Reflexões, reflexões, reflexões... Acordei as seis da manhã e sentei frente ao computador com o propósito de "desvencilhar-me" da ECS10. São 4 horas da tarde. Não posso, por mais que me aconselhem do contrário, deixar de partilhar outra reflexão . Acredito que a maior parte das pessoas que opta por um curso à distância tem algumas características em comum. Uma delas pode ser a dificuldade em gerenciar o tempo de forma presencial. Penso: fiquei horas realizando parte desta tarefa. Tudo bem. Minha opção. Agora, na grande parte dos momentos, ser obrigada a fazer tarefas em grupo, não me parece sensato. Com a humildade necessária para ser lida e compreendida sugiro que se repense a FORMA como algumas atividades são determinadas. Poder optar também é bonito, saudável e, principalmente, democrático.


"Eu tenho a necessidade de compreender um diferente de mim, se eu quiser crescer. Portanto, a minha radicalidade fenece no agora, Gadotti, momento em que eu me nego a compreender o diferente de mim. Segundo, quando eu compreendo o diferente descubro que há um diferente diferente, que há um diferente que é antagônico. Ou seja, ele é tão diferente de mim que não dá para dialogar comigo em termos profundos.
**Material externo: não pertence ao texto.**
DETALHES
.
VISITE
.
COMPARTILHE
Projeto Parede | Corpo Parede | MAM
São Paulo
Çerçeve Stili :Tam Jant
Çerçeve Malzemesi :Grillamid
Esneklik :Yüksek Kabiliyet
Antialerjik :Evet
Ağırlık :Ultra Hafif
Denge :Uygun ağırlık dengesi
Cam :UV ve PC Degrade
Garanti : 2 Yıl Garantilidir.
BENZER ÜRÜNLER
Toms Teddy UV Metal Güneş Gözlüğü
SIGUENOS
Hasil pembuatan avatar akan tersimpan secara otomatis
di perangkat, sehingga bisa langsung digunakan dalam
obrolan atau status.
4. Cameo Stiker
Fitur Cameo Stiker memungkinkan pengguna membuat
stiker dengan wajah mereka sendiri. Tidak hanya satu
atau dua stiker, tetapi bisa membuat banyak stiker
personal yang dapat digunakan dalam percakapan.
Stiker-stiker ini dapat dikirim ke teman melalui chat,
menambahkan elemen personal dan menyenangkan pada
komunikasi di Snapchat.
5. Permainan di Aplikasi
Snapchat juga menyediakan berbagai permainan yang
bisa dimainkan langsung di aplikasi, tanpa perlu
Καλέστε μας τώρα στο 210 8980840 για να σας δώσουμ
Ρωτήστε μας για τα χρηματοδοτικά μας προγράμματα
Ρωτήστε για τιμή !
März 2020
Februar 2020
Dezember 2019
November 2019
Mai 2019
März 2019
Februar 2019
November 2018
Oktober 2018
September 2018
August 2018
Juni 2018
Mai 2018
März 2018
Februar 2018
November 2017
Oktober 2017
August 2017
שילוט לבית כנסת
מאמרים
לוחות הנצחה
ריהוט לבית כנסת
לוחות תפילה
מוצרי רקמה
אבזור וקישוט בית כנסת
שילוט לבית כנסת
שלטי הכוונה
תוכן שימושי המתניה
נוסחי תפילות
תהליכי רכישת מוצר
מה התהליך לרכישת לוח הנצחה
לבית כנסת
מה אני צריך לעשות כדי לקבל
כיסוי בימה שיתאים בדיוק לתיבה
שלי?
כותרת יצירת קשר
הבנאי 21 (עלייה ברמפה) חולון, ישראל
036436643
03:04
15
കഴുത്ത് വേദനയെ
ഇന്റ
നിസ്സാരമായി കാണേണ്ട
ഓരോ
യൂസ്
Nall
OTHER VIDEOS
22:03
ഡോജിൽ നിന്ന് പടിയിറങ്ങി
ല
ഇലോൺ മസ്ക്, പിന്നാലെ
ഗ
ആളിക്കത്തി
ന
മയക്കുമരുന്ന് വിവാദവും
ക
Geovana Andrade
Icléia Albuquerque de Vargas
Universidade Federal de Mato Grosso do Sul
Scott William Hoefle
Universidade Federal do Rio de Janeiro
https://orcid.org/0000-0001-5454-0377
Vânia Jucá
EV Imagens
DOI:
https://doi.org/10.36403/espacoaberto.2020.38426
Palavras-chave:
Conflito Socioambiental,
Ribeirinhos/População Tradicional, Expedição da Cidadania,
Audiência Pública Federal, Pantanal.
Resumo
Mas ao descobrir a possibilidade da existência do antagônico, que é o diferente mais radical, eu descubro também que até com o antagônico eu aprendo. E que, portanto, não posso me fechar sectariamente. No fundo, a minha briga não é contra contra os outros; é contra mim mesmo, no sentido de não me permitir cair na sectarização. E a sectarização é a negação do outro, é a negação do contrário, é a negação do diferente, é a negação do mundo, é a negação da vida. Quer dizer, ninguém pode continuar vivo se sectariza. Veja como o stalinismo era a antivida, como o nazismo é antivida. E a democracia só se autentica quando é vida. E esta só é vida quando é móvel, quando tem medo. É preciso se abrir ao máximo, às emoções, ao riso, aos desejos..."
Paulo Freire
(Nova Escola On-line)


À noite, novamente, entrarei na página da wikistória... estou tentando.

2 comentários:

Vera disse...

Olá Bia. Muito bem! Continua construindo teu texto e refletindo sobre o que é ser professora. Acrescenta as trocas e dialogos com os colegas. Infelizmente, alguém anda apagando nossa wikistoria. Abraço, Ver@

Anônimo disse...

Olá Bia! Sinto-me lisongeada por tuas palavras, não sabes o quanto fiquei emocionada pela lembrança. Não sou muito boa com as palavras, mas faço tudo de coração aberto e sempre penso em primeiro lugar no meu aluno,talvez seja por isso que minhas simples palavras fizeram sentido pra ti. Vejo agora que minha contribuição no wikistória valeu a pena. Obrigada, beijos!!!